Le film n’est en outre pas dépourvu d’une fine analyse psychologique des personnages :  Mona, interprétée par Eiman Yousif, apparaît rongée par une culpabilité écrasante mais qui s’avère libératrice tandis que Julia, dont le caractère plus taiseux est brillamment incarné par Siran Riak, en sait plus qu’il n’y paraît.

Car c’est paradoxalement le mensonge qui fonde cette amitié, mais, loin d’une condamnation morale, ce dernier est décliné dans toute sa complexité, entre volonté de protéger, désir de se racheter et d’avancer.

Face à cet entremêlement des intentions, la lucidité enfantine impose la vérité : David semble être le seul à sentir le caractère malsain de la situation et c’est d’ailleurs son personnage qui permet le déclenchement et la résolution de l’action.

A la croisée entre genre populaire et cinéma d’auteur, Goodbye Julia rend accessible un épisode historique, celui de la sécession du Soudan du Sud qui devient dès lors le plus jeune Etat de la planète le 9 juillet 2011.

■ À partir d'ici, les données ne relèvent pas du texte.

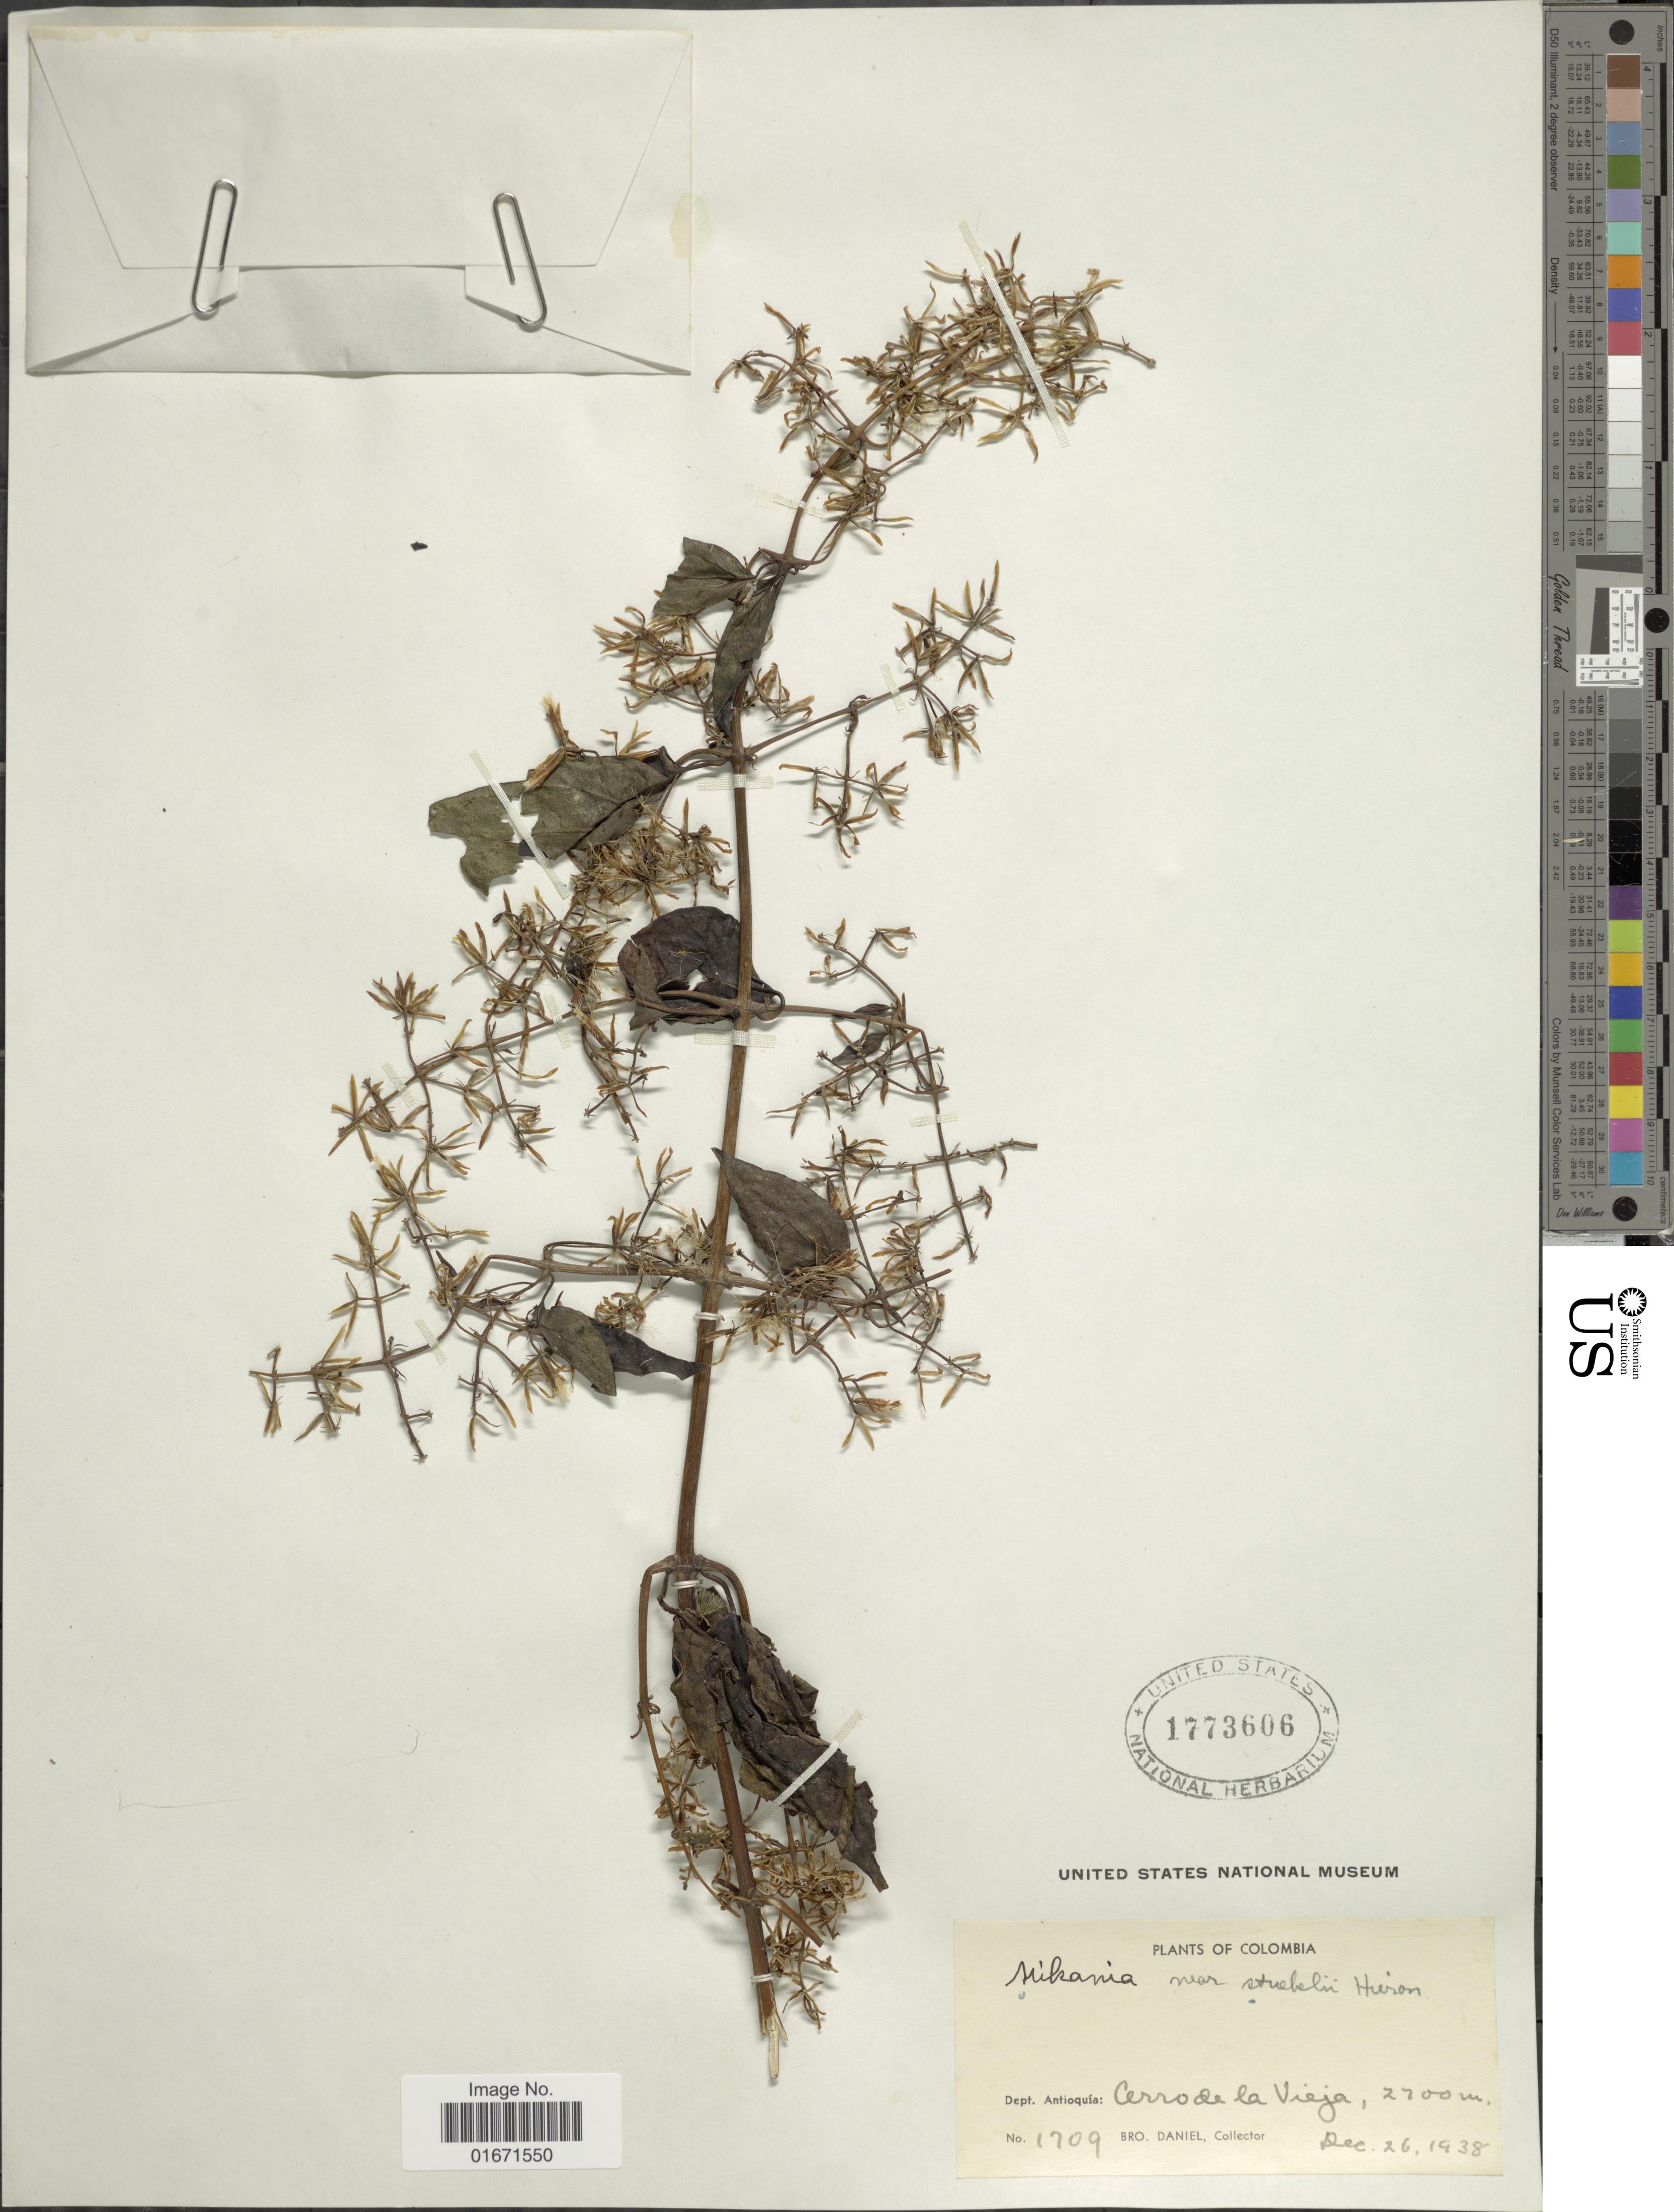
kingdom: Plantae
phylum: Tracheophyta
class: Magnoliopsida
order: Asterales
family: Asteraceae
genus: Mikania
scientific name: Mikania stuebelii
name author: Hieron.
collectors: Bro. Daniel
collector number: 1709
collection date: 1938-12-26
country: Colombia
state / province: Antioquia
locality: Dept. Antioquia: Cerro de la Vieja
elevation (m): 2700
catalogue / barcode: US 1773606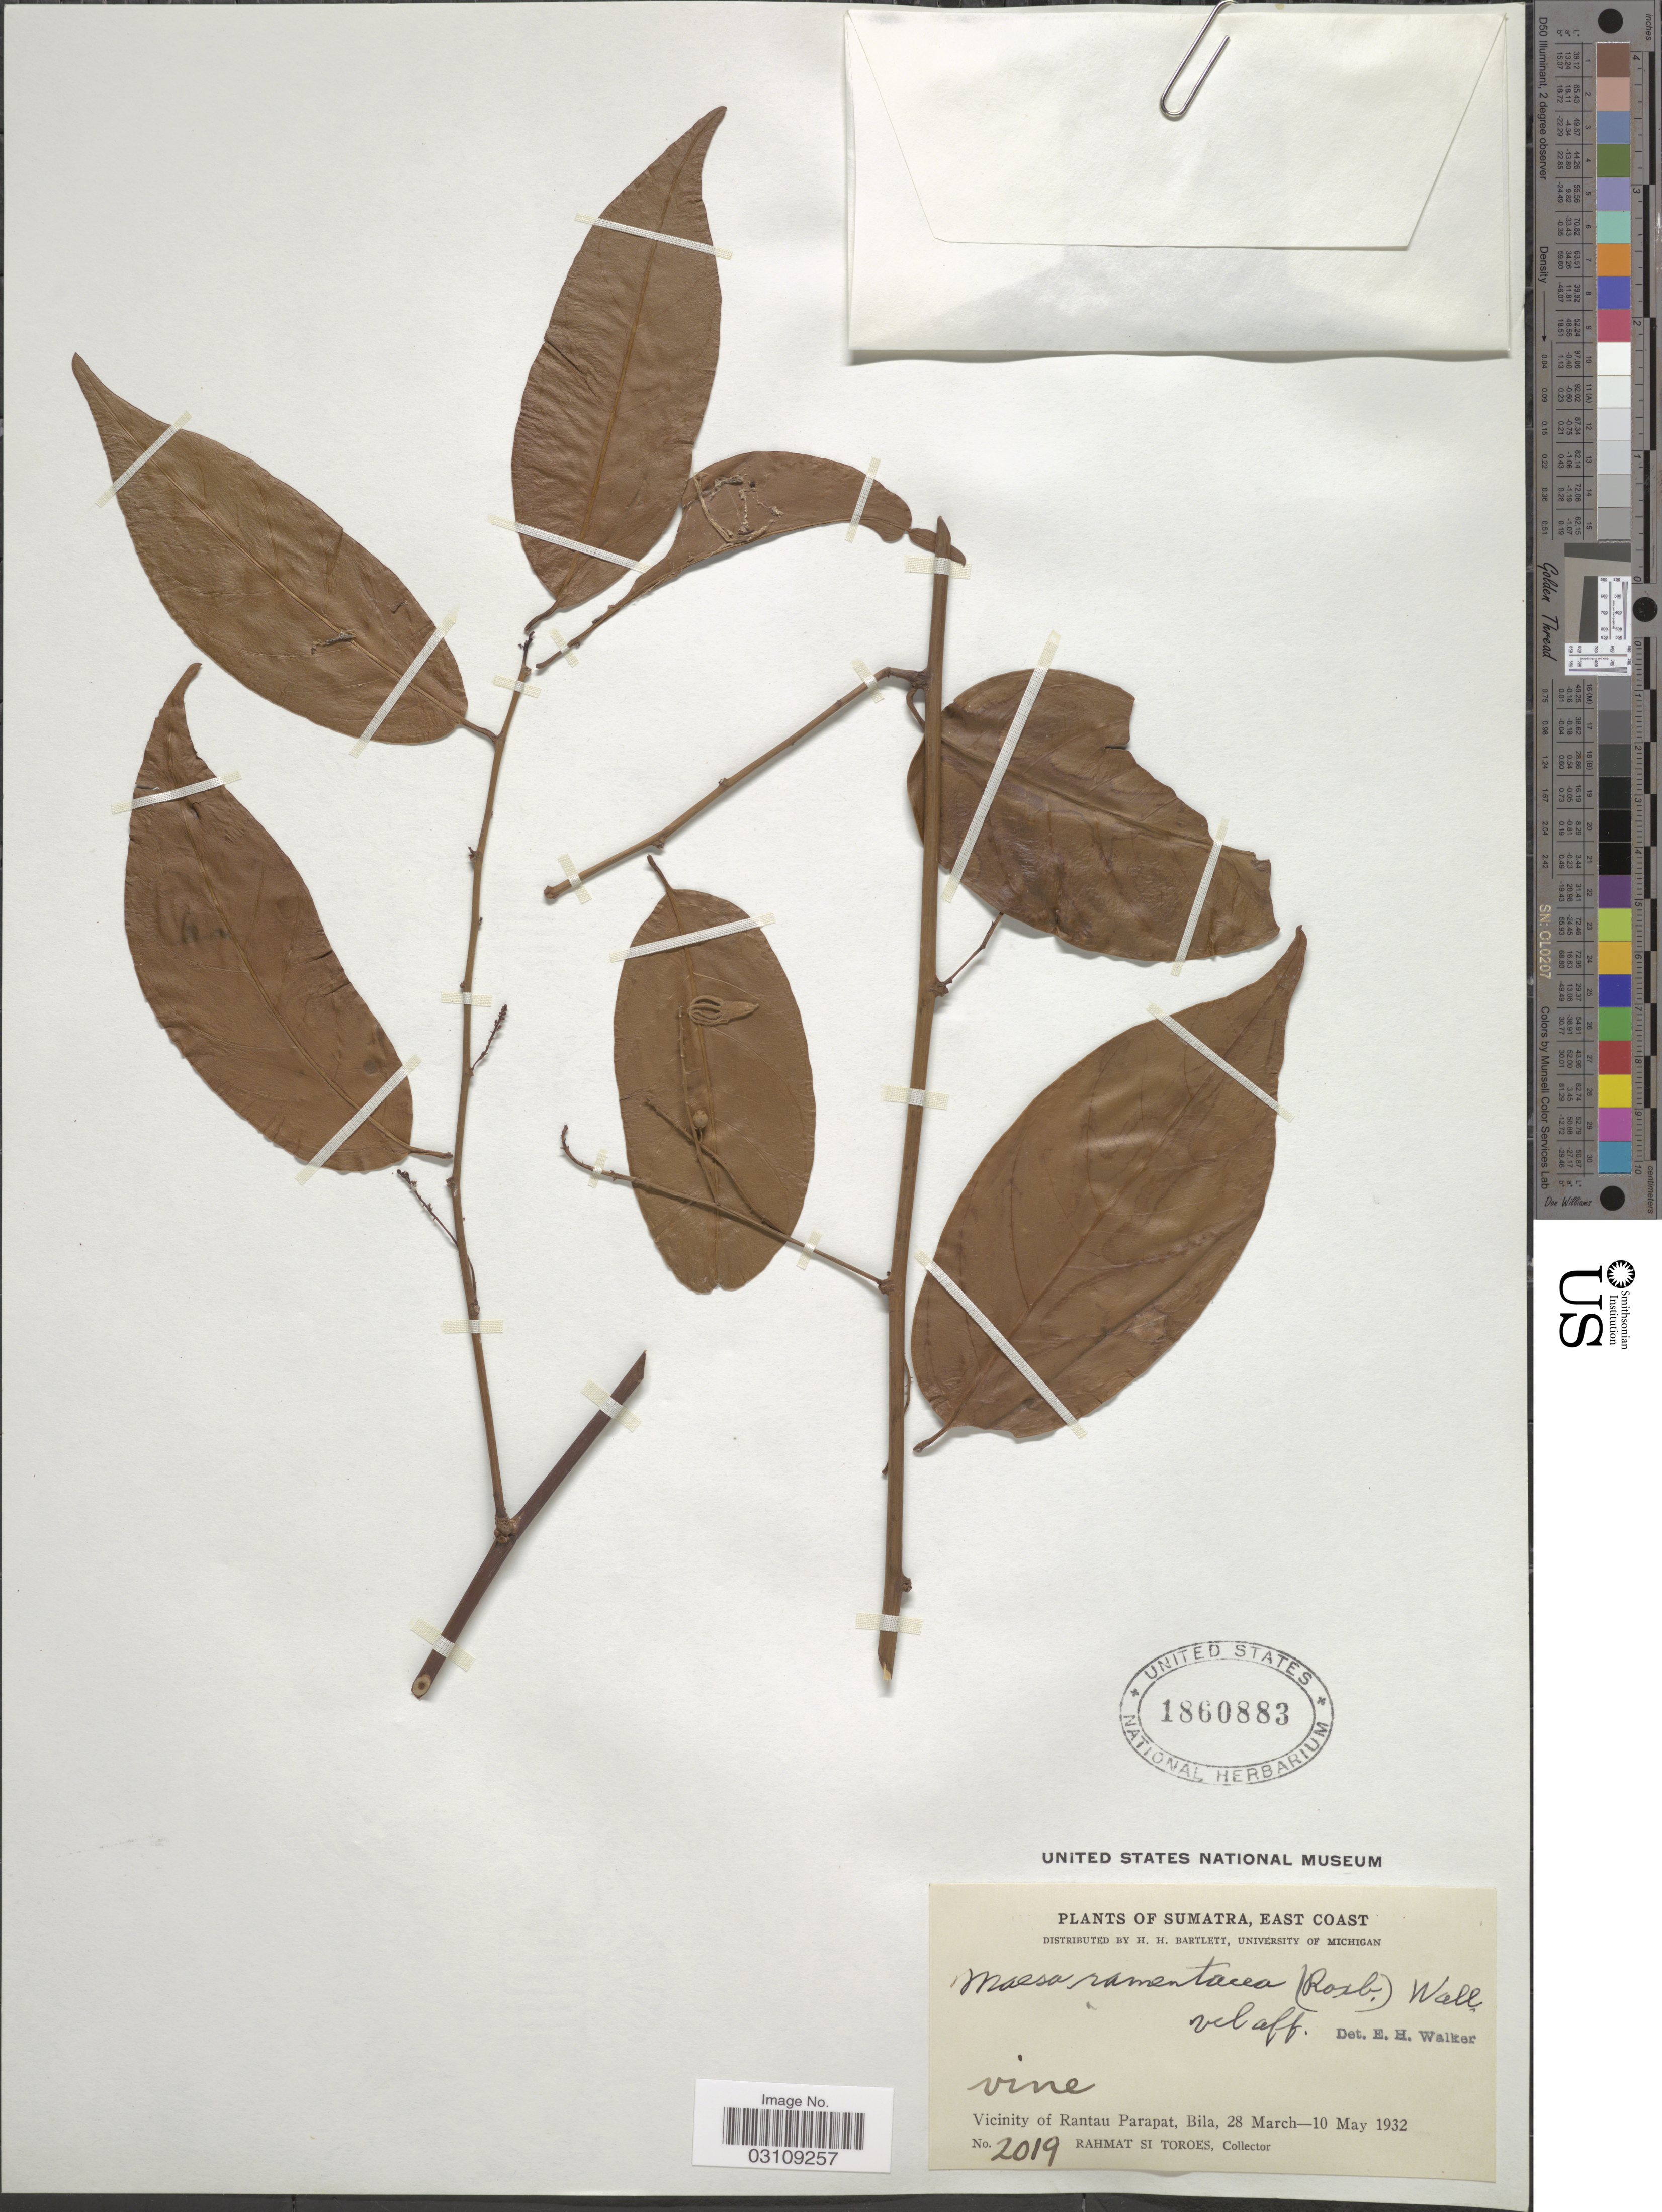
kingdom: Plantae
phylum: Tracheophyta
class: Magnoliopsida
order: Ericales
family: Primulaceae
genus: Maesa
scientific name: Maesa ramentacea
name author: (Roxb.) A. DC.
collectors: Rahmat Si Boeea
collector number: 2019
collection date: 1932-03-28/1932-05-10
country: Indonesia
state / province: Sumatra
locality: East Coast. Vicinity of Rantau Parapat, Bila.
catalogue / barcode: US 1860883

Mais il excède le documentaire pro-révolution, déjà expérimenté par le réalisateur avec “A tour in love republic”, en imaginant le vécu incarné de ce bouleversement, donnant ainsi à voir une histoire profondément sensible et réaliste.

Joséphine Renart

Goodbye Julia, réalisé par Mohamed Kordofani avec Eiman Yousif, Siran Riak, Nazar Gomaa, Ger Duany, Paulino Victor Bol, Louis Daniel Ding, Stephanos James Peter.